AUSZUG:
Malteser-Hündin Divina begleitet Birgit Schrowange seit einem halben Jahr fast überall hin.

Klettenberg – Birgit Schrowange nennt nicht nur einen, sondern gleich zwei Orte in ihrem Viertel ihr Zuhause. „Hier verbringe ich die Hälfte meines Lebens“, sagt die 56-Jährige, als sie den Friseurladen „Vanity Hair“ von Peter Bullock betritt. Das Hallo ist dementsprechend groß. Schrowange begrüßt den Chef und seine Mitarbeiterinnen herzlich. Alle zwei Wochen kommt sie zum Haarefärben in den Laden an der Luxemburger Straße. „Eigentlich bin ich nämlich schneeweiß. Und wenn ich irgendwann mal nicht mehr vor der Kamera stehe, dann kommen die Haare ab und die Farbe lass ich auch weg.“ Als lästige Pflichtübung sieht sie den Besuch bei Bullock aber dennoch nicht. Im Gegenteil: „Ich bekomme hier immer Tee, eine Handmassage und die neusten Klatschmagazine.“ Der gemütlich eingerichtete Laden ist für sie eine Wellness-Oase.

Schräg gegenüber von „Vanity Hair“ liegt das Weißhaus Kino. „Mein absolutes Lieblingskino, das ist herrlich altmodisch.“ Ab und an, wenn sie vormittags mal nicht arbeiten muss und ihr Sohn in der Schule ist, dann schaut sie sich dort allein und in Ruhe einen Film an.

Ein kleiner Ort im Sauerland

Schrowange, die jeden Montagabend das RTL-Magazin „extra“ moderiert, lebt seit 14 Jahren in Klettenberg. Als sie hierher zog, war sie schwanger mit Sohn Laurin. 4. Stock, 77 Stufen, kein Aufzug. „Alle haben gesagt: Was willst du denn da? Aber ich habe es geliebt.“ Noch heute lebt sie in der Altbau-Wohnung. Ihr Sohn wird bald 14. Als er klein war, ging sie mit ihm in den Klettenbergpark oder zum Decksteiner Weiher. Heute ist er ein Teenager und in der Eisdiele um die Ecke ist er Stammgast.

ARBEITSAUFTRÄGE:
**1)** Beantworte folgende Fragen zum Text über Birgit Schrowange:
(a) Wie oft kommt Birgit Schrowange zum Haarefärben in den Laden „Vanity Hair“?
(b) Welches Kino liegt schräg gegenüber von „Vanity Hair“?
(c) Seit wie vielen Jahren lebt Birgit Schrowange in Klettenberg?
**2)** Wie könnte der Text über Birgit Schrowange nach seinem letzten Satz weitergehen? Führe ihn fort.

AUSGEWÄHLTES MATERIAL:

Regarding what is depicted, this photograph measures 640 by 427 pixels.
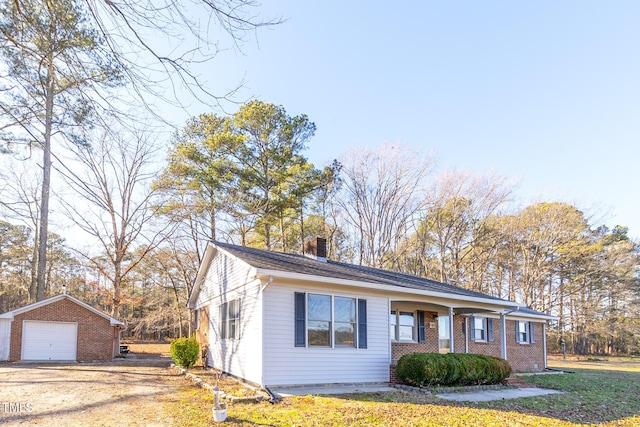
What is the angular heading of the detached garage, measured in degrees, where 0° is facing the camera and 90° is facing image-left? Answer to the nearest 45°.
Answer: approximately 0°

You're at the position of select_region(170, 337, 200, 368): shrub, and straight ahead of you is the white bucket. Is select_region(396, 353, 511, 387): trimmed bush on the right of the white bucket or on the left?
left

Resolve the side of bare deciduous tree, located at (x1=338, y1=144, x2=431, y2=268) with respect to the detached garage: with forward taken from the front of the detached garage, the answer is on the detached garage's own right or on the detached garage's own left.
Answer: on the detached garage's own left

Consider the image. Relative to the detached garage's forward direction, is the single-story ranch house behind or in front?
in front

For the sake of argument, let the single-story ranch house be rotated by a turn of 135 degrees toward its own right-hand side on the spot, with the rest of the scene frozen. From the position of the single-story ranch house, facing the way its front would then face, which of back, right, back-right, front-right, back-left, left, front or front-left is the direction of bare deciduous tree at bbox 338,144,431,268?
right

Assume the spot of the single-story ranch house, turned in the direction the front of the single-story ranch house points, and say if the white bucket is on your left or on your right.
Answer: on your right

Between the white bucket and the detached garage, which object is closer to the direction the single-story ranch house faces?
the white bucket
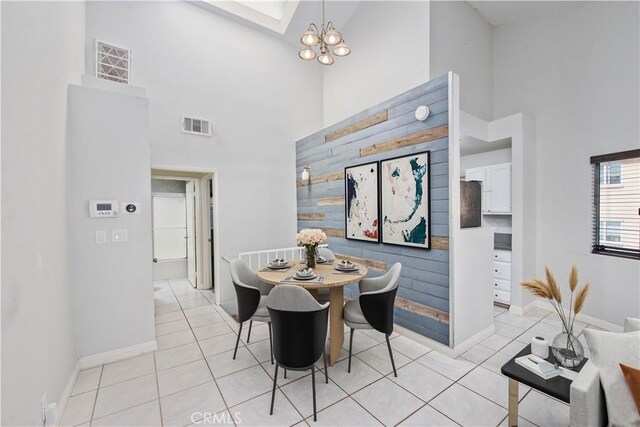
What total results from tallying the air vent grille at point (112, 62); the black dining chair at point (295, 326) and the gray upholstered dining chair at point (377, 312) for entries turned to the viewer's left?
1

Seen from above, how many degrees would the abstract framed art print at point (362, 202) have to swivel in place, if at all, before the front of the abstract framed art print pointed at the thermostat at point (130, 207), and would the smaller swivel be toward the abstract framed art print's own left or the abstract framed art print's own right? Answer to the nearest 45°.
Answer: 0° — it already faces it

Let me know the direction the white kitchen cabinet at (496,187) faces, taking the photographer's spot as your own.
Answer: facing the viewer and to the left of the viewer

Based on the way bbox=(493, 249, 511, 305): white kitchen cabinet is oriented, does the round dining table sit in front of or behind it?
in front

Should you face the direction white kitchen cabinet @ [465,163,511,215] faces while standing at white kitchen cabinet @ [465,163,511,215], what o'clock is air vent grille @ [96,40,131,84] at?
The air vent grille is roughly at 12 o'clock from the white kitchen cabinet.

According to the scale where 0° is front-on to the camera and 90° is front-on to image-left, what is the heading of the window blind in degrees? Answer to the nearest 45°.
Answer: approximately 45°

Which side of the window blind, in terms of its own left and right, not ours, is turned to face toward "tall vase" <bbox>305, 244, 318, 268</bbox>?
front

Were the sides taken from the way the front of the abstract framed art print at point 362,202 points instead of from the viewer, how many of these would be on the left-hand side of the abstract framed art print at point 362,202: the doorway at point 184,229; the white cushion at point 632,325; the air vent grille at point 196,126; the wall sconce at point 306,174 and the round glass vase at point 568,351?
2

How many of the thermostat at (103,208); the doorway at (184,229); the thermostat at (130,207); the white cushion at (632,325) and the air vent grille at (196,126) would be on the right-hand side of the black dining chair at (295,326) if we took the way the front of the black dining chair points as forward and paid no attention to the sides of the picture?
1

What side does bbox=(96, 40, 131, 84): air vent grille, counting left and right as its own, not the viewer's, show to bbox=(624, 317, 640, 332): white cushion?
front

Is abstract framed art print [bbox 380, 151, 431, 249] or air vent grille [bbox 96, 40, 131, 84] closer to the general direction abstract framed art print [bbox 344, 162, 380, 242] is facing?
the air vent grille

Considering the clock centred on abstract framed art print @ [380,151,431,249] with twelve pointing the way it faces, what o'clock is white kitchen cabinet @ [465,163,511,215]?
The white kitchen cabinet is roughly at 6 o'clock from the abstract framed art print.

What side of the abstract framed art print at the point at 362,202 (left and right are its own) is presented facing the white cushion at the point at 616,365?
left
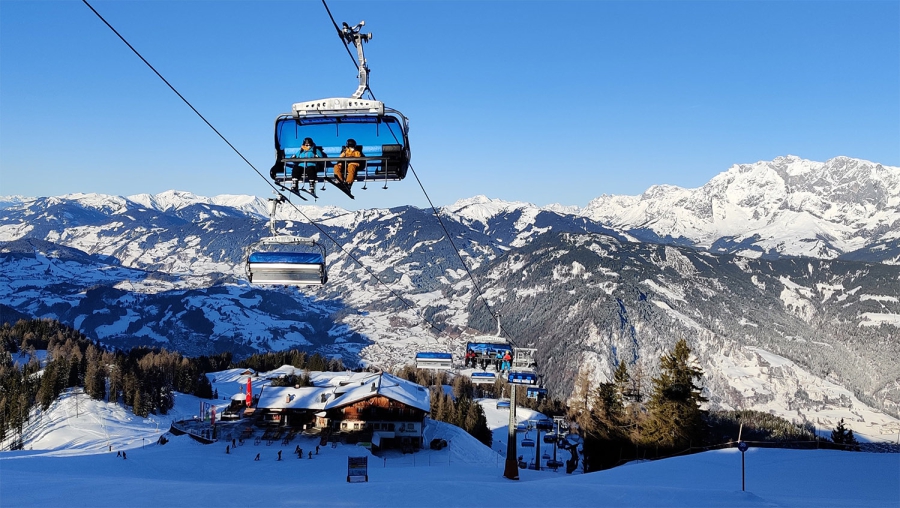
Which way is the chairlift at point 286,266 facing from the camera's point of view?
away from the camera

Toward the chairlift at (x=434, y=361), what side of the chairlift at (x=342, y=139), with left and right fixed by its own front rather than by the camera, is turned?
back

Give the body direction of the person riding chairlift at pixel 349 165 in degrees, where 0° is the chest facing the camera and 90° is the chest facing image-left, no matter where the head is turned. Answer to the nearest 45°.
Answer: approximately 0°

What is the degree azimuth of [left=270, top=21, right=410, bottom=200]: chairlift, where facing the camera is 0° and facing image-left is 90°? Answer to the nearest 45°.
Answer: approximately 0°

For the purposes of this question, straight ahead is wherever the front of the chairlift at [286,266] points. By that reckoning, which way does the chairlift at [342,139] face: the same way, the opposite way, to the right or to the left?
the opposite way

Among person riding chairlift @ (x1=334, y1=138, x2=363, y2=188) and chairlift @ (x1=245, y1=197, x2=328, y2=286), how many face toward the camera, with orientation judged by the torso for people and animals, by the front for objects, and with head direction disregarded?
1

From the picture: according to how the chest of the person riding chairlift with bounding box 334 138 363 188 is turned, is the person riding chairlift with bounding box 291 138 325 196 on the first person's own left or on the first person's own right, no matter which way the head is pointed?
on the first person's own right

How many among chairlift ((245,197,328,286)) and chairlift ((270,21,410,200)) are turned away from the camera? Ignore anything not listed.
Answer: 1

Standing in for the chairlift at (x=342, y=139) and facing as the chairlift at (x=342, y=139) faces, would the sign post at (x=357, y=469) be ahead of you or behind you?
behind
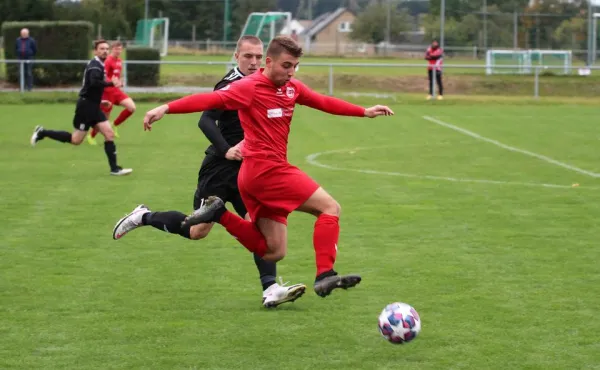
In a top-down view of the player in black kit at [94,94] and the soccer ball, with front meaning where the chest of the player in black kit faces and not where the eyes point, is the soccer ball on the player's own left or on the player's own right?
on the player's own right

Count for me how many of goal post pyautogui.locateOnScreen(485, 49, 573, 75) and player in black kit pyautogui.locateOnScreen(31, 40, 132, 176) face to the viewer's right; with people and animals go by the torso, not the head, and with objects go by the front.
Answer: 1

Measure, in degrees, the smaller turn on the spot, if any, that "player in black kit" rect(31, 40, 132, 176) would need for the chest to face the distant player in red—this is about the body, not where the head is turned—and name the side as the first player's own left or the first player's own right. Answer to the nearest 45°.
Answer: approximately 90° to the first player's own left

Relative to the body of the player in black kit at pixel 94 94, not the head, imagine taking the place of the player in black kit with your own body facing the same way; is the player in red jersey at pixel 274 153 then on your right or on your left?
on your right

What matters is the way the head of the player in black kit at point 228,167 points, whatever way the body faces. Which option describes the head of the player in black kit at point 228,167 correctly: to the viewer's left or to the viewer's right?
to the viewer's right

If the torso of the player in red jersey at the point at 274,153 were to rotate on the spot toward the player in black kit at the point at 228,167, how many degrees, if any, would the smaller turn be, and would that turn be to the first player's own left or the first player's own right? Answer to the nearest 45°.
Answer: approximately 135° to the first player's own left

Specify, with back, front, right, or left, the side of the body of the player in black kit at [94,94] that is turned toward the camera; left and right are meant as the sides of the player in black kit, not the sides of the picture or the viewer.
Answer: right

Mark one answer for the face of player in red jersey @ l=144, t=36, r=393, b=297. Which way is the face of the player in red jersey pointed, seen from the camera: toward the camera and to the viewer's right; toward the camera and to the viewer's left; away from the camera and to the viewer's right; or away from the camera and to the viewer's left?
toward the camera and to the viewer's right
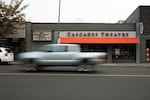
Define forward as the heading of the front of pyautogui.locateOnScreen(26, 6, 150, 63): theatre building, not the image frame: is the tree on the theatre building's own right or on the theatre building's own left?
on the theatre building's own right

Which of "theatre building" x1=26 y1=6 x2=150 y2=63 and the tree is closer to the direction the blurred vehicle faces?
the tree

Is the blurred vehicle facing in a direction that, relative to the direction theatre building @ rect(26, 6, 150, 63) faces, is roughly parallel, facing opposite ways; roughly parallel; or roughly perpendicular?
roughly perpendicular

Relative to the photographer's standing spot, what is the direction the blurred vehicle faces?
facing to the left of the viewer

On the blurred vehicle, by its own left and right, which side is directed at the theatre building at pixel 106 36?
right

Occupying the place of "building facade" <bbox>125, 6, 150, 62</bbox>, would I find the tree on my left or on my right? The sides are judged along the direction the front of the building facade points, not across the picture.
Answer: on my right

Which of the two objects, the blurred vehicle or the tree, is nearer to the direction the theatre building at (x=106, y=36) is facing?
the blurred vehicle

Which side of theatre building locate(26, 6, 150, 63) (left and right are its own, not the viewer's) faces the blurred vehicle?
front

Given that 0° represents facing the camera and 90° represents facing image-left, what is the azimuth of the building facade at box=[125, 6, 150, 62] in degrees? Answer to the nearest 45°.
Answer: approximately 0°

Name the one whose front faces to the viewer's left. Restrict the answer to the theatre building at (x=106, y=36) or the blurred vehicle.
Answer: the blurred vehicle

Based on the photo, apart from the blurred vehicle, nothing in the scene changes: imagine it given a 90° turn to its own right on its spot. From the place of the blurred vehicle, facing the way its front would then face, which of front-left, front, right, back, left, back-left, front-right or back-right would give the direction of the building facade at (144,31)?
front-right

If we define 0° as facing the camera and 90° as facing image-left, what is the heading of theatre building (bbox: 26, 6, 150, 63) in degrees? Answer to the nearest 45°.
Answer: approximately 0°
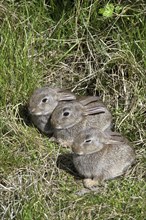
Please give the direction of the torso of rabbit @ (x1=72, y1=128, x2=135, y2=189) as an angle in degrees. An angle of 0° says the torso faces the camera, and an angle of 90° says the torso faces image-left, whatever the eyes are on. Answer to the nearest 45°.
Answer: approximately 45°

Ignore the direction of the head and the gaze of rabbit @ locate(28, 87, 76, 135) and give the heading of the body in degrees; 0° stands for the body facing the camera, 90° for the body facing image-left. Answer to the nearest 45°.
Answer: approximately 90°

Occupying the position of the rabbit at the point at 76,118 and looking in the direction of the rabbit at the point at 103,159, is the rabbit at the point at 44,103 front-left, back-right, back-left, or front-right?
back-right

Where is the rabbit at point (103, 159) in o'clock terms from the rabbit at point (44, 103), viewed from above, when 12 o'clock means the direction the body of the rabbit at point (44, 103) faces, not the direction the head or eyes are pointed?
the rabbit at point (103, 159) is roughly at 8 o'clock from the rabbit at point (44, 103).

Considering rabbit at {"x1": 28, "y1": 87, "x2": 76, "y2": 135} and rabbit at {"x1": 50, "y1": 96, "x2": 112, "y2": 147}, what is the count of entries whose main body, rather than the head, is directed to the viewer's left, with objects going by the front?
2

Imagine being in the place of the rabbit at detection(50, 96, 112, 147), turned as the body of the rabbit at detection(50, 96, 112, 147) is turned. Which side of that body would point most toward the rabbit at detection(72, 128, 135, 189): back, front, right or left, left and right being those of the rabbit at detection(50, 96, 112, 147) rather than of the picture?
left

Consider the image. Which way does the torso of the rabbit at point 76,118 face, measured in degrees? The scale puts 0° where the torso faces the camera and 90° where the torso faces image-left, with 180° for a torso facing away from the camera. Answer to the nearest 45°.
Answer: approximately 90°
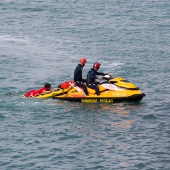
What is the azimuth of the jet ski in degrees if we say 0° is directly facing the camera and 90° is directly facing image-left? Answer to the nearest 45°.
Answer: approximately 270°

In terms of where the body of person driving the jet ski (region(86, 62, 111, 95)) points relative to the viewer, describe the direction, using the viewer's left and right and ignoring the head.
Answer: facing to the right of the viewer

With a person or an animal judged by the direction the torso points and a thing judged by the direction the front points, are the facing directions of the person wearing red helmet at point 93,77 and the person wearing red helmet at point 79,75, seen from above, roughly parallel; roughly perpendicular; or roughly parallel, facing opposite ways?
roughly parallel

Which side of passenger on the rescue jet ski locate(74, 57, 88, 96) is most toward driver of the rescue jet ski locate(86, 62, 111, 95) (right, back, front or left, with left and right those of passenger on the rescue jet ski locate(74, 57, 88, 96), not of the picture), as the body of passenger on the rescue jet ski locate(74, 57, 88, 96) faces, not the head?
front

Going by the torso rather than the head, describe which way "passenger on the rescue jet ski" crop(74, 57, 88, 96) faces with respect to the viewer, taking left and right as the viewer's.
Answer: facing to the right of the viewer

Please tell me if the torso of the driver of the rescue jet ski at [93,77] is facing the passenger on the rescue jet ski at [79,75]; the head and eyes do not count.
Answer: no
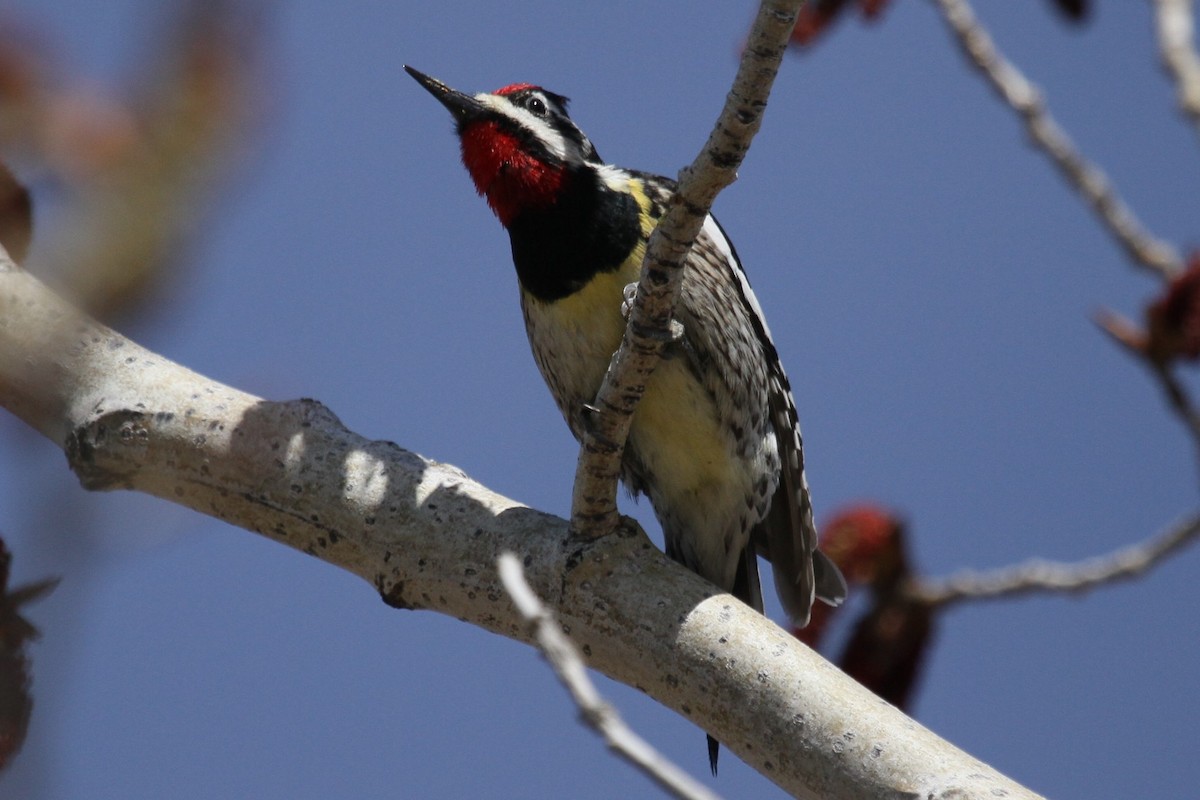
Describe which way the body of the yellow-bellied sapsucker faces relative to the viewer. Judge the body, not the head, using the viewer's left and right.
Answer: facing the viewer and to the left of the viewer

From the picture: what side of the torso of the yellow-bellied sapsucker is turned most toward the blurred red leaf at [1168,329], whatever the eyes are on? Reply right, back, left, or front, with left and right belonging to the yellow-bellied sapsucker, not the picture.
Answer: left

LÖSUNGEN JE AUFGABE:
**1)**
(a) Alle zwei Wochen.
(b) Das Weißhaus Kino.
(c) Seit 14 Jahren.

**2)**
Was willst du denn da? Diese Frage hat Birgit Schrowange nicht nur gehört, als sie nach Klettenberg gezogen ist, sondern auch, als sie sich nach Mittlerer Reife und Ausbildung zur Rechtsanwalts- und Notargehilfin auf den Weg nach Köln machte. Aus einem kleinen Ort mit 400 Einwohnern im Sauerland stammt sie und der Weg in die große Stadt war zwar, was die Kilometer angeht, gar nicht so weit, aber sie musste dennoch viele Hürden überwinden. „Frauen in meiner Generation auf dem Land wurden nach der Schule Friseurin oder Erzieherin. Wenn mal eine studierte, dann war Grundschullehramt das höchste der Gefühle“, erinnert sie sich. Schließlich heirateten die meisten früh, bekamen Kinder und wurden Hausfrau.

Schrowange hingegen wollte schon immer zum Fernsehen. Als sie ein kleines Mädchen war, bewunderte sie Petra Schürmann. Diese sollte sie später persönlich kennenlernen. Doch das war damals noch nicht vorherzusehen. Denn wie kommt man vor die Kamera, wenn man im Sauerland lebt und keinerlei Berührungspunkte mit dem Fernsehen hat? Für Schrowange war klar: Sie musste einfach irgendwie einen Fuß in die Tür bekommen. Also bewarb sie sich beim WDR um einen Bürojob. Sie wurde Stenokontoristin und war „stolz wie Oskar“. 19 Jahre alt war sie damals.

An ihre erste Wohnung in Köln erinnert sie sich noch heute genau. Ein 20-Quadratmeter-Zimmer an der Heinsbergstraße. Dusche im Keller, Toilette auf dem Gang, eine zwielichtige Nachbarschaft. „Meine Mutter hat geweint, als ich da eingezogen bin, aber ich habe mich großartig gefühlt.“ Obwohl sie manchmal wochenlang nur von Nudeln und Ketchup lebte und lieber im Schwimmbad duschen ging. Beim WDR arbeitete sie sich langsam hoch, privat nahm sie Schauspiel- und Sprechtraining. „Ich habe alles aufgesaugt, das war learning by doing. Heute wäre das so wohl gar nicht mehr möglich.“ Irgendwann schrieb sie die ersten Ansagen. Dann gelang ihr der Schritt vor die Kamera. Auch als sie Ansagerin beim ZDF wurde, blieb sie Köln treu. Nach Mainz zu ziehen hätte sie nicht übers Herz gebracht. Durch ihren Wechsel zu RTL war sie schließlich auch beruflich wieder ganz in Köln angekommen. Sieben Mal ist sie in den 37 Jahren innerhalb der Stadt umgezogen. Rodenkirchen, Lindenthal, Friesenviertel – sie ist in Köln weit herum gekommen.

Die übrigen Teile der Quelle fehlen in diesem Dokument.